The European Space Agency (ESA) has given approval to build the mission’s main probe, with launch delayed until 2029, as it seeks to intercept a primordial comet unaffected by solar radiation for the first time.
performing tasks Comet Interceptor (Comet Interceptor, paraphrase) The launch was originally planned for 2028, with the participation of Portuguese astrobiologist Zita Martins, who is part of an international team that will analyze the data collected later.
Through this mission, driven by ESA in collaboration with Japanese counterpart JAXA, scientists aim to obtain answers about the origin of life on Earth from a comet that never approached the sun, and thus remains unchanged since its formation.
ESA said in a statement that the “research phase” of the mission “has been completed” and that construction of the main probe “will begin shortly” after the contracting consortium has been selected. The mission includes a main probe and two smaller probes that will observe the comet from all angles. One of the smaller probes is responsible for the JAXA mechanism.
waiting for a comet
This Comet Interceptor The main probe will be placed 1.5 million kilometers from Earth, away from the sun. Combined with a ground-based telescope to be built in Chile, the device will be able to detect comets from the Oort Cloud, the region at the far end of our solar system, and eventually detect incoming interstellar objects entering the solar system for the first time, and in close proximity to the sun. in the path.
Positioned in this way, the main probe will become the “holding point” for one of the comets, Zita Martins, a professor at the Institute of Advanced Technology (Lisbon) and an expert on the origin of life on Earth, previously told Lusa.
After identifying the hitherto unknown comet, the probe will travel through space for months or years to intercept the comet at the right place and time as it crosses the ecliptic plane (the plane of Earth’s orbit relative to the sun). comet.
Before approaching the comet, two smaller detectors will be released from the main detector. It is these two devices that will orbit the comet and collect as much information as possible, including its surface composition, shape and structure. All data obtained will be transmitted to ground-based telescopes via the main detector with which it communicates.
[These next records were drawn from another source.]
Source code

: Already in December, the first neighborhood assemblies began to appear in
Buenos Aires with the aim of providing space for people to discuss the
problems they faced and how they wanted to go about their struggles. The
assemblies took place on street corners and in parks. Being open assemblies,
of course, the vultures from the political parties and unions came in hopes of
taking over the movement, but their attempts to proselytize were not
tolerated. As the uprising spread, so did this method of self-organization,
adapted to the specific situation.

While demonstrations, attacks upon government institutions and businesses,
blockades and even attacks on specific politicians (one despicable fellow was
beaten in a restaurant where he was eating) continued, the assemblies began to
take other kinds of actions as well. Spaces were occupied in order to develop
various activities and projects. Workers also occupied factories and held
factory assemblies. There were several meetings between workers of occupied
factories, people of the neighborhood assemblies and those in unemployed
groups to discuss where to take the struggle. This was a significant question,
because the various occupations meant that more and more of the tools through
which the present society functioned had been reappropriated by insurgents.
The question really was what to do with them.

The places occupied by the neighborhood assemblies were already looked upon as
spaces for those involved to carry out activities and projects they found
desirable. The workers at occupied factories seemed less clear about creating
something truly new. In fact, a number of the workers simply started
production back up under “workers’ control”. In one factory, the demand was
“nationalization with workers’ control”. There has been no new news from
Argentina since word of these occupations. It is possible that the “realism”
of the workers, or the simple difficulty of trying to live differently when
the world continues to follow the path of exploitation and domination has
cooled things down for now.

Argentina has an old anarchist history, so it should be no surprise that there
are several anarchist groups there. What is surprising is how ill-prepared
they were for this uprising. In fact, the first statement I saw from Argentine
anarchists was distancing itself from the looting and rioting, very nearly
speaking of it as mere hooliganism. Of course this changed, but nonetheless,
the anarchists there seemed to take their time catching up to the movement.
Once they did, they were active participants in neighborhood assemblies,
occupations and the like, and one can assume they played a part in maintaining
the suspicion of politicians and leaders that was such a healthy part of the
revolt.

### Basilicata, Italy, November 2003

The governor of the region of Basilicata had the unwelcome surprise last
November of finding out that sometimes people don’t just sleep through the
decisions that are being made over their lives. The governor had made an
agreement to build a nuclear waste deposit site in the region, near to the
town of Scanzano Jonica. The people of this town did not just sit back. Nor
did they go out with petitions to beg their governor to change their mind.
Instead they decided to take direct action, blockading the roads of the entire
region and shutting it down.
For Zeta Martins, intercepting a primordial comet is like entering a “time machine,” as it can uncover which “organic molecules” were present at the beginning of the solar system’s formation, providing more specific clues about the origins of life. on the land.
“Capturing” such comets has been difficult because they are only discovered when they first approach the sun, leaving little time to plan and send space missions to them.
Comets, often described as “dirty ice balls”, except for ice, dust, rock fragments, gases and organic compounds (the latter of which will reach Earth as a result of the comet’s impact on the Earth’s surface).
Previous space missions have studied comets that have repeatedly entered our solar system and passed near the sun, changing their surface to hide their true colors.European survey rosette Comet 67P/Churyumov-Gerasimenko orbited between Earth and Jupiter for two years between 2014 and 2016. This is the first time the probe has orbited a comet and installed a robotic module on its surface.
mission Comet Interceptor It will be launched by another Ariel, also from ESA, which will study the chemical composition of the atmospheres of exoplanets (planets outside our solar system) that have already been discovered, with Portuguese scientists also involved.